Les effets dangereux des thérapies
holistiques restent à prouver.
Les données recueillies par enregistrement de
la variabilité sinusale indiquent que la TCM (Thérapie du Champ
Mental) agit directement sur le système nerveux autonome dont elle
corrige les déséquilibres. Cette action sur le système nerveux autonome
explique pourquoi la TCM agit si rapidement
sur l’ensemble du corps à travers le rééquilibrage des grands appareils
(le flutter auriculaire, les douleurs et spasmes gastro-intestinaux, les
céphalées et spasmes musculaires sont les premiers à disparaître).
À l’Institut
International pour les Thérapies Holistiques Auto-administrées
nous utilisons le savoir transmis par les médecins orientaux de
l’antiquité relatifs aux « chakras » ,aux « méridiens de l’énergie » et aux points
d’acupuncture combiné aux découvertes du Docteur
Roger Callahan pour dire que des perturbations dans le « Champ Mental » correspondant à
un problème sont en relation avec des blocages sur les méridiens
d’énergie et les chakras. Nos Directeurs d’Énergie sont alors capables de définir une séquence de points
d’acupuncture à taper que les clients peuvent s’auto-administrer pour
effacer lesdites perturbations du "Champ mental" grâce à une activation
appropriée des axes de
circulation de l’énergie.
Nous utilisons également les procédures de la PNL (Programmation
Neuro-linguistique) pour contrôler et réparer les lésions du « corps-esprit ».
Ces procédures sont basées sur l’utilisation du langage, de l’imagerie
mentale et des perceptions kinesthésiques pour surmonter et guérir les
dysfonctionnements du « corps-esprit ».
Nombreux sont ceux qui rejettent la médecine
holistique sous le prétexte que rien ne prouve qu’il existe une relation
entre la cause, l’intervention du sujet sur son propre système
d’énergie, et sa guérison allant même jusqu’à dire que les axes
d’énergie, les méridiens, n’existent pas.
C’est là qu’il nous paraît utile de citer les
expériences du Pr De Vernejoul concernant
l’injection de Technetium radioactif sur
des points situés sur les trajets des méridiens : sur les radiographies
prises après l’injection on peut voir des lignes correspondant aux
méridiens et à la distribution du Technetium sur les axes d’énergie.
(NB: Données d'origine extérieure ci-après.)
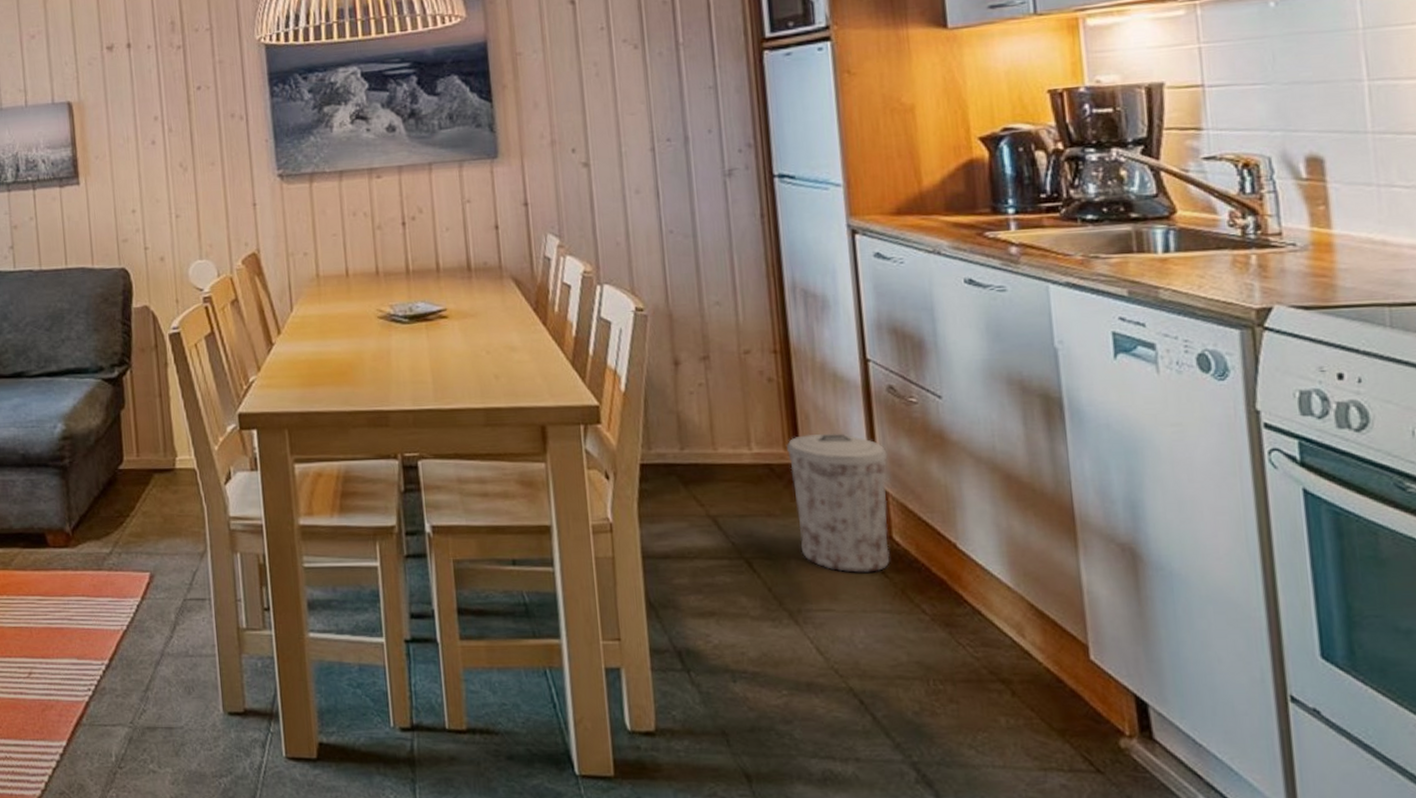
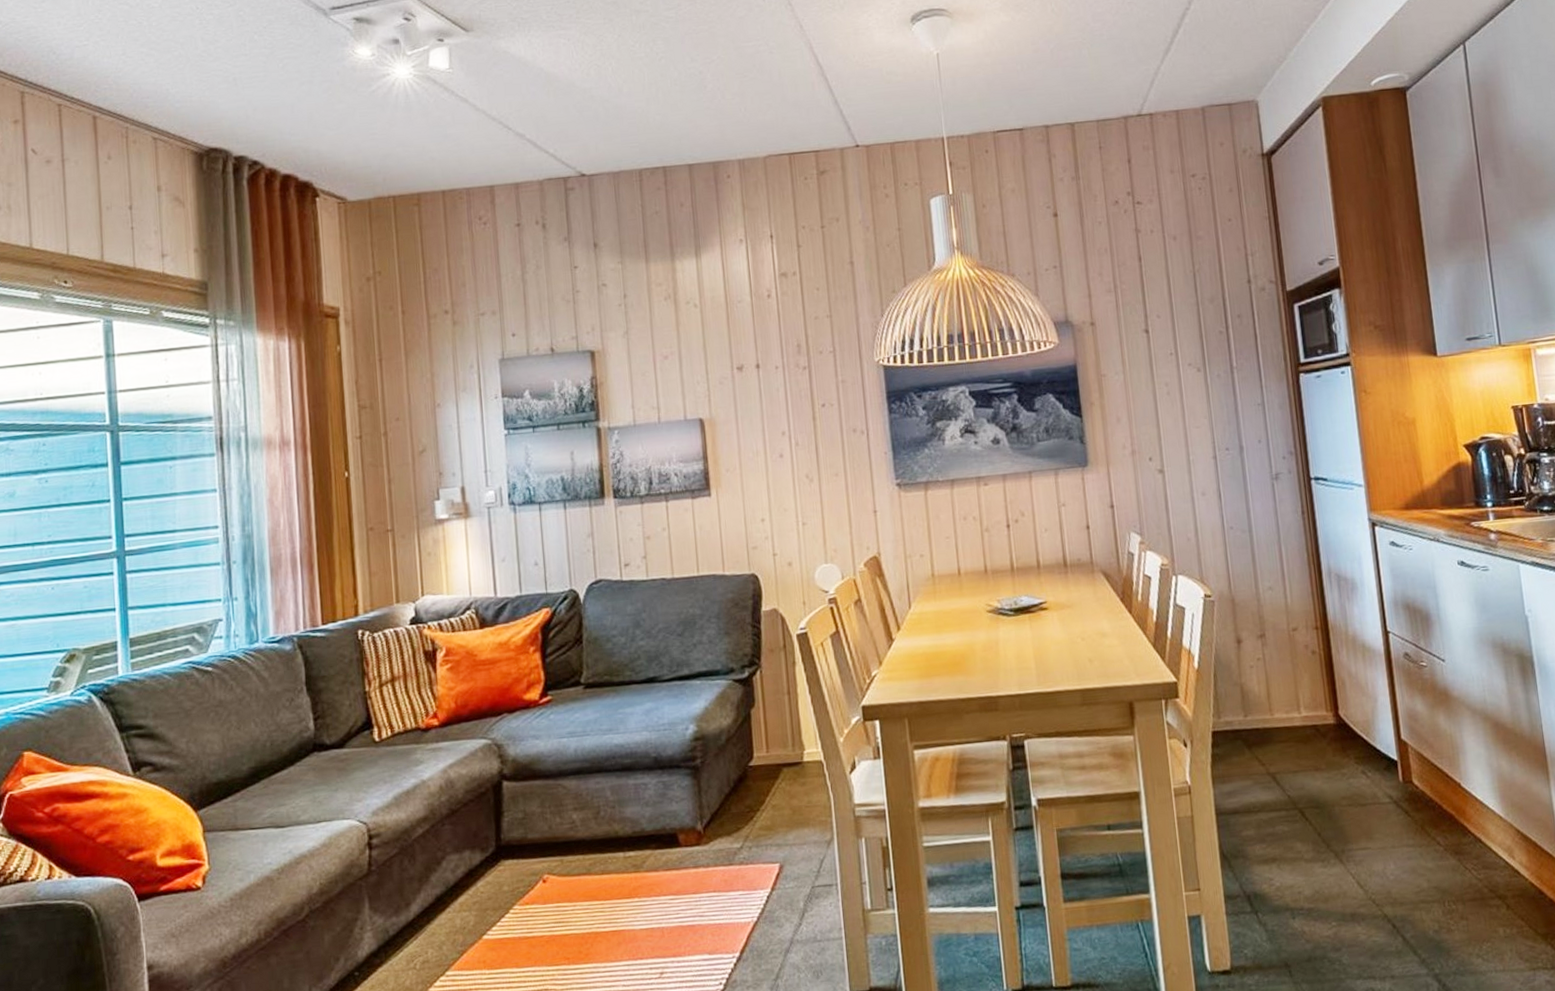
trash can: present [785,433,890,573] -> none [1327,695,1411,814]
Au
contraire lorsque le Technetium est injecté en dehors de ces axes, il
n’est pas distribué et reste agglutiné au point d’injection.
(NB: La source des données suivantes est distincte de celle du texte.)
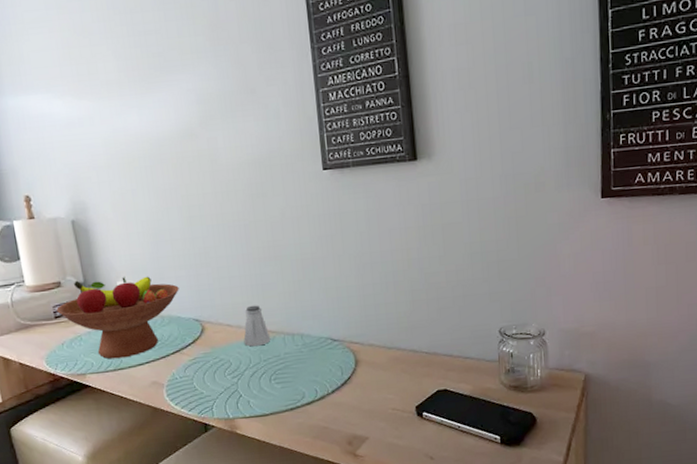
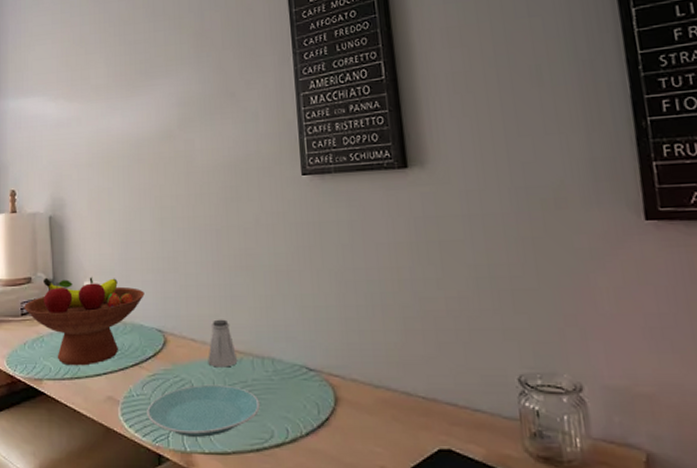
plate: none [190,360,292,407] -> present [147,384,260,437]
Une technique de pointe plus récente,
la cyto-immunoréactivité par marquage avec le proto-oncogène C-Fos
démontre que la stimulation par acupuncture provoque la libération
d'endorphines se liant à des récepteurs opioïdes situés sur les voies sérotoninergiques, GABAergiques, dopaminergiques qui sont aussi les
cibles des médicaments prescrits dans les états anxieux, la dépression
et les troubles du comportement. Dans le même sens les clichés obtenus
par iRMN (imagerie par résonance magnétique nucléaire démontre une activation des
mêmes régions suite à la stimulation de points d'acupuncture.
Une visualisation des
changements au niveau cérébral peut également être objectivée par les
techniques utilisant l'imagerie par émission de positons ou PET-Scan.